### Your assignment
Identify every line in the entries below that contains the word "coupe", with capitalization matching exactly.

======== Data supplied ========

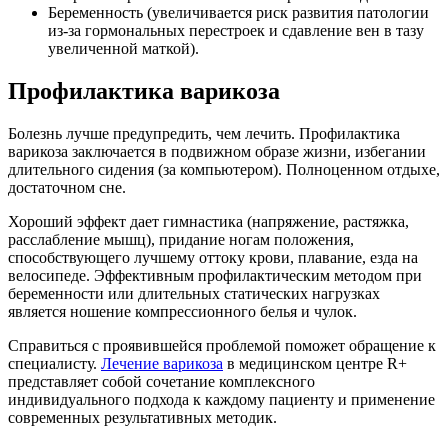
Беременность (увеличивается риск развития патологии
из-за гормональных перестроек и сдавление вен в тазу
увеличенной маткой).
Профилактика варикоза
Болезнь лучше предупредить, чем лечить. Профилактика
варикоза
заключается в подвижном образе жизни, избегании
длительного сидения (за компьютером). Полноценном отдыхе,
достаточном сне.
Хороший эффект дает гимнастика (напряжение, растяжка,
расслабление мышц), придание ногам положения,
способствующего лучшему оттоку крови, плавание, езда на
велосипеде. Эффективным профилактическим методом при
беременности или длительных статических нагрузках
является ношение компрессионного белья и чулок.
Справиться с проявившейся проблемой поможет обращение к
специалисту.
Лечение варикоза
в медицинском центре R+
представляет собой сочетание комплексного
индивидуального подхода к каждому пациенту и применение
современных результативных методик.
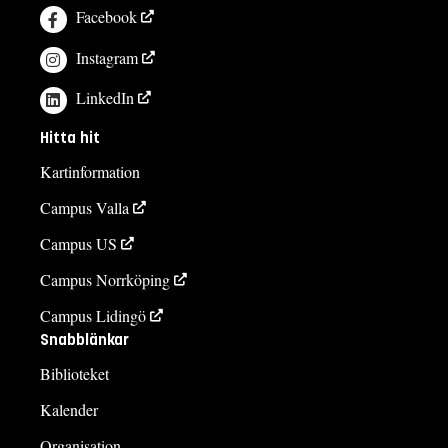
Facebook
Instagram
LinkedIn
Hitta hit
Kartinformation
Campus Valla
Campus US
Campus Norrköping
Campus Lidingö
Snabblänkar
Biblioteket
Kalender
Organisation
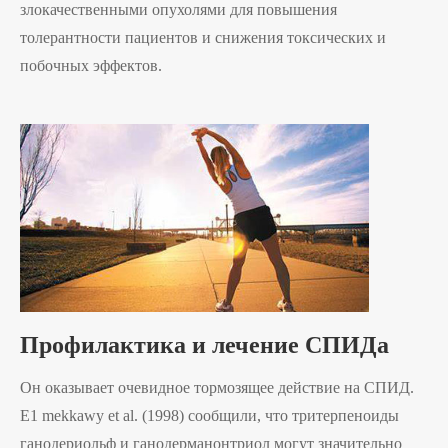
злокачественными опухолями для повышения
толерантности пациентов и снижения токсических и
побочных эффектов.
Профилактика и лечение СПИДа
Он оказывает очевидное тормозящее действие на СПИД.
E1 mekkawy et al. (1998) сообщили, что тритерпеноиды
ганодериольф и ганодерманонтриол могут значительно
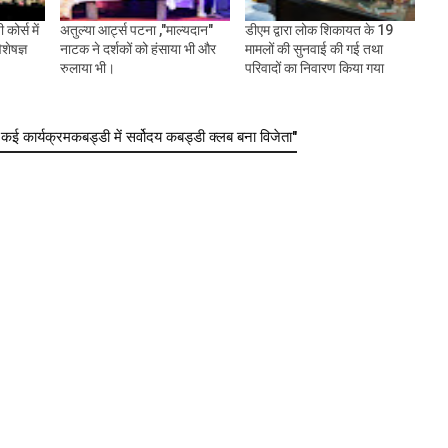
कोर्स में
अतुल्या आर्ट्स पटना ,"माल्यदान"
डीएम द्वारा लोक शिकायत के 19
शेषज्ञ
नाटक ने दर्शकों को हंसाया भी और
मामलों की सुनवाई की गई तथा
रुलाया भी।
परिवादों का निवारण किया गया
ार्यक्रमकबड्डी में सर्वोदय कबड्डी क्लब बना विजेता"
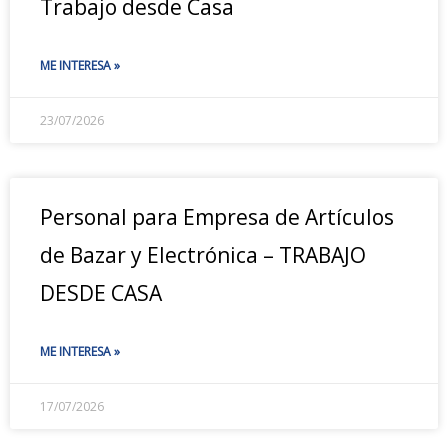
Trabajo desde Casa
ME INTERESA »
23/07/2026
Personal para Empresa de Artículos
de Bazar y Electrónica – TRABAJO
DESDE CASA
ME INTERESA »
17/07/2026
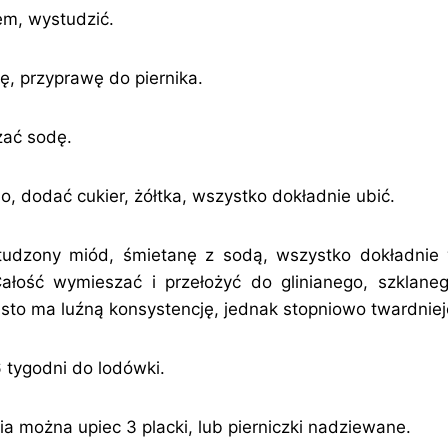
em, wystudzić.
, przyprawę do piernika.
zać sodę.
o, dodać cukier, żółtka, wszystko dokładnie ubić.
udzony miód, śmietanę z sodą, wszystko dokładnie 
Całość wymieszać i przełożyć do glinianego, szklaneg
iasto ma luźną konsystencję, jednak stopniowo twardnie
 tygodni do lodówki.
a można upiec 3 placki, lub pierniczki nadziewane.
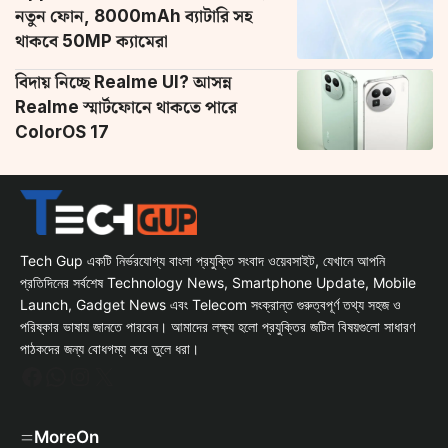
নতুন ফোন, 8000mAh ব্যাটারি সহ
থাকবে 50MP ক্যামেরা
বিদায় নিচ্ছে Realme UI? আসন্ন
Realme স্মার্টফোনে থাকতে পারে
ColorOS 17
Tech Gup একটি নির্ভরযোগ্য বাংলা প্রযুক্তি সংবাদ ওয়েবসাইট, যেখানে আপনি
প্রতিদিনের সর্বশেষ Technology News, Smartphone Update, Mobile
Launch, Gadget News এবং Telecom সংক্রান্ত গুরুত্বপূর্ণ তথ্য সহজ ও
পরিষ্কার ভাষায় জানতে পারবেন। আমাদের লক্ষ্য হলো প্রযুক্তির জটিল বিষয়গুলো সাধারণ
পাঠকদের জন্য বোধগম্য করে তুলে ধরা।
Facebook
WhatsApp
Instagram
X
MoreOn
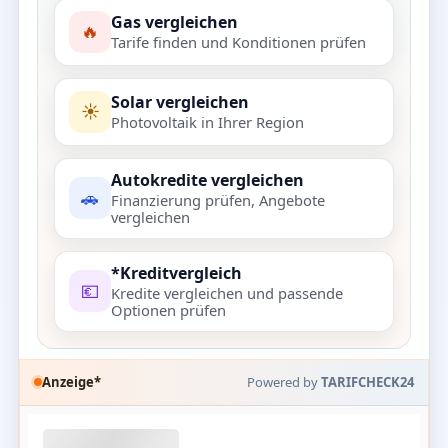
Gas vergleichen
🔥
Tarife finden und Konditionen prüfen
Solar vergleichen
☀️
Photovoltaik in Ihrer Region
Autokredite vergleichen
🚗
Finanzierung prüfen, Angebote
vergleichen
*Kreditvergleich
💶
Kredite vergleichen und passende
Optionen prüfen
Anzeige*
Powered by
TARIFCHECK24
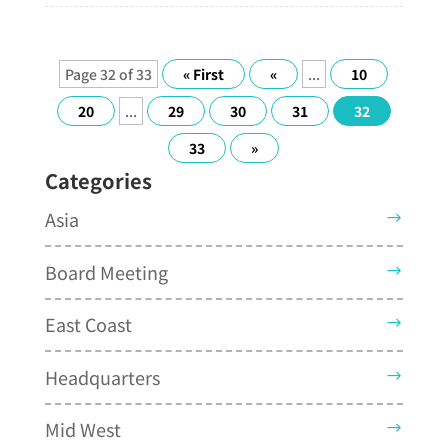
Page 32 of 33
« First
«
...
10
20
...
29
30
31
32
33
»
Categories
Asia
Board Meeting
East Coast
Headquarters
Mid West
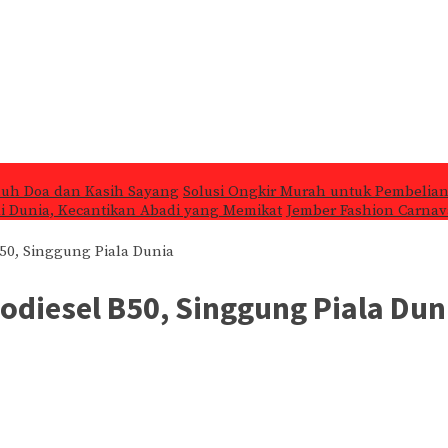
nuh Doa dan Kasih Sayang
Solusi Ongkir Murah untuk Pembelian
 di Dunia, Kecantikan Abadi yang Memikat
Jember Fashion Carnava
50, Singgung Piala Dunia
diesel B50, Singgung Piala Dun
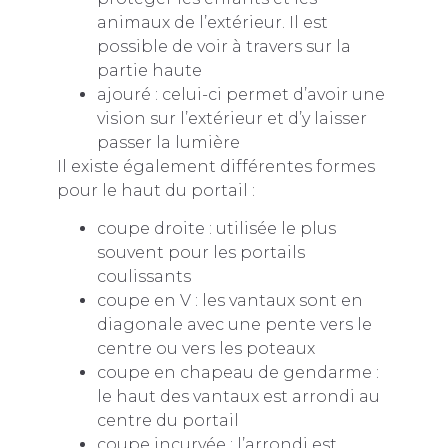
animaux de l’extérieur. Il est
possible de voir à travers sur la
partie haute
ajouré : celui-ci permet d’avoir une
vision sur l’extérieur et d’y laisser
passer la lumière
Il existe également différentes formes
pour le haut du portail :
coupe droite : utilisée le plus
souvent pour les portails
coulissants
coupe en V : les vantaux sont en
diagonale avec une pente vers le
centre ou vers les poteaux
coupe en chapeau de gendarme :
le haut des vantaux est arrondi au
centre du portail
coupe incurvée : l’arrondi est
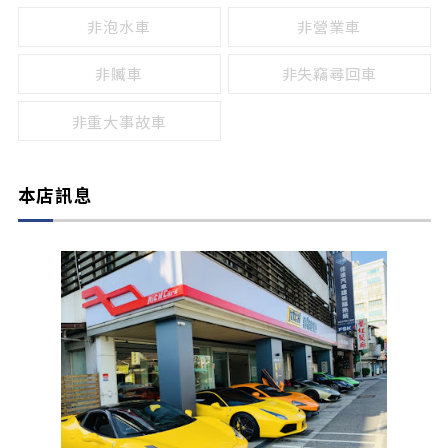
非泡水車
非營業車
非贓車
非失竊尋回車
非重大事故車
本店訊息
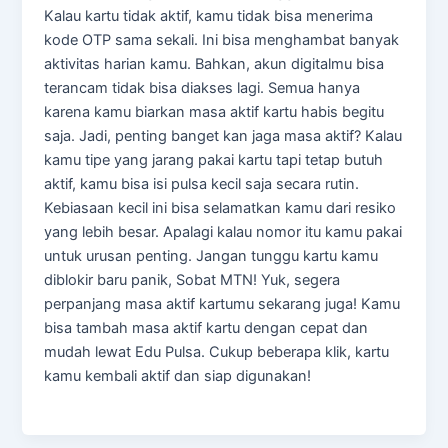
Kalau kartu tidak aktif, kamu tidak bisa menerima
kode OTP sama sekali. Ini bisa menghambat banyak
aktivitas harian kamu. Bahkan, akun digitalmu bisa
terancam tidak bisa diakses lagi. Semua hanya
karena kamu biarkan masa aktif kartu habis begitu
saja. Jadi, penting banget kan jaga masa aktif? Kalau
kamu tipe yang jarang pakai kartu tapi tetap butuh
aktif, kamu bisa isi pulsa kecil saja secara rutin.
Kebiasaan kecil ini bisa selamatkan kamu dari resiko
yang lebih besar. Apalagi kalau nomor itu kamu pakai
untuk urusan penting. Jangan tunggu kartu kamu
diblokir baru panik, Sobat MTN! Yuk, segera
perpanjang masa aktif kartumu sekarang juga! Kamu
bisa tambah masa aktif kartu dengan cepat dan
mudah lewat Edu Pulsa. Cukup beberapa klik, kartu
kamu kembali aktif dan siap digunakan!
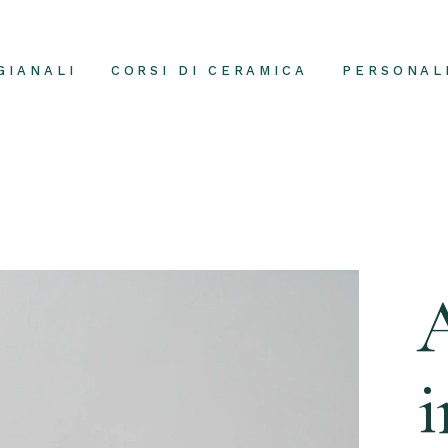
GIANALI
CORSI DI CERAMICA
PERSONAL
A
i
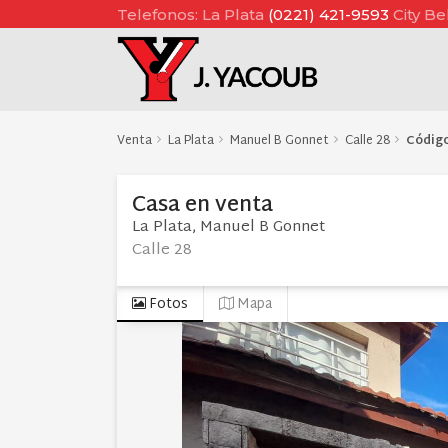
Telefonos: La Plata
(0221) 421-9593
City Be
Venta
La Plata
Manuel B Gonnet
Calle 28
Códig
Casa
en
venta
La Plata
Manuel B Gonnet
Calle 28
Fotos
Mapa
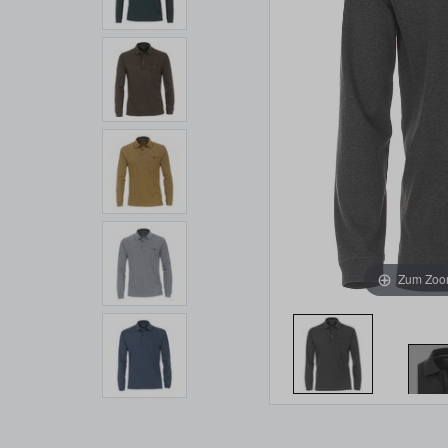
Zum Zoom
Item 1 of 4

========

### Result for this exercise
coupe droite : utilisée le plus
coupe en V : les vantaux sont en
coupe en chapeau de gendarme :
coupe incurvée : l’arrondi est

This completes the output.